An oil tanker's engine have broken down and the wind has accelerated the tanker to a speed of 1.5m/s straight toward a reef. When the tanker is 500m from the reef, the wind dies down just as the engineer gets the engines going again. The rudder is stuck, so the only choice is to try to acclerate straight backwards away from the reef. The mass of the tanker and cargo is 3.6 X10^7 kg, and the engine produce a net horizontal force of 8.0X 10^4 N on the tanker. Will the ship hit the reef? If it does will the oil be safe? The hull can withstand an impact at a speed of .2 m/s or less.
I should have gotten .17m/s what is the equations I would use to get this answer?
Assume no friction, which for a ship in water is really a fantasy.
AverageForce*distance= 1/2 masscargoboat*v^2
solve for distance.
This problem is a far cry from reality.
sorry chris, physics stinks
To solve this problem, we need to use the principle of conservation of momentum. The initial momentum of the tanker is given by its mass multiplied by its initial velocity, which is 3.6 x 10^7 kg * 1.5 m/s = 5.4 x 10^7 kg·m/s.

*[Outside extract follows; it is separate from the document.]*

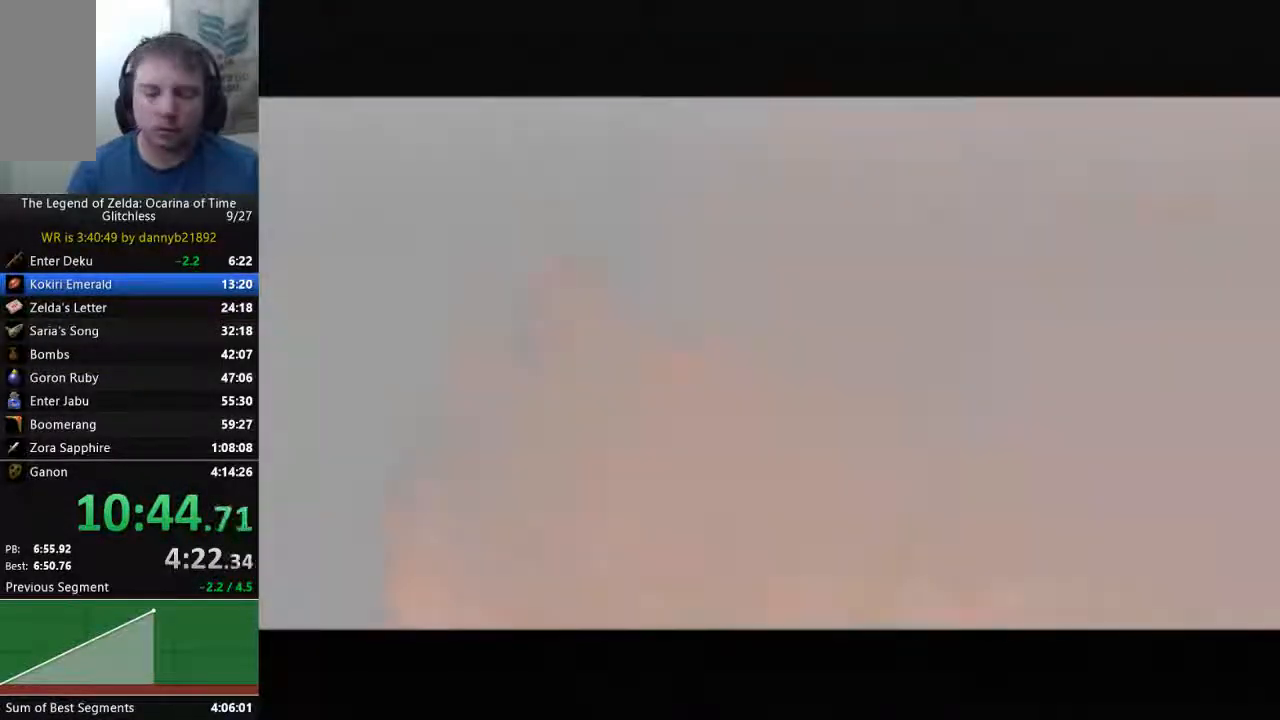
{"buttons": [], "left_stick": "center", "events": [[67, "A", "up"]]}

When the wind dies down and the engine starts, the only force acting on the tanker is the horizontal force produced by the engine, which is 8.0 x 10^4 N. This force acts over a certain time period, so we need to find the change in momentum of the tanker during that time. We can use the equation F = Δp/Δt, where F is the force, Δp is the change in momentum, and Δt is the time.
Rearranging the equation, Δp = F * Δt.
Now that we have the equation for the change in momentum, we can find the time it takes for the tanker to stop. The change in momentum is equal and opposite to the initial momentum, so Δp = -5.4 x 10^7 kg·m/s.
Substituting the given values into the equation, we get -5.4 x 10^7 kg·m/s = (8.0 x 10^4 N) * Δt.
Solving for Δt, we find Δt = (-5.4 x 10^7 kg·m/s) / (8.0 x 10^4 N) = -675 s. Note that the negative sign indicates that the change in momentum is in the opposite direction to the initial momentum.
Now that we have the time it takes for the tanker to stop, we can calculate the distance it travels during that time using the equation d = v * t, where d is the distance, v is the velocity, and t is the time.
Substituting the given values into the equation, we get d = (1.5 m/s) * (-675 s) = -1012.5 m. Again, the negative sign indicates that the distance is in the opposite direction to the initial velocity.
Since the distance is negative, we can see that the tanker will not be able to stop before hitting the reef, as it only has 500 m of distance left. Therefore, the ship will hit the reef.
As for the speed of impact, since the distance traveled during the stopping time is 1012.5 m and the time is 675 s, we can calculate the speed using the equation v = d / t.
Substituting the given values into the equation, we get v = (-1012.5 m) / (675 s) = -1.50 m/s. Again, the negative sign indicates that the speed is in the opposite direction to the initial velocity.
The absolute value of the speed is 1.50 m/s, which is greater than the maximum impact speed of 0.2 m/s that the hull can withstand. Therefore, the ship will hit the reef and the oil may not be safe.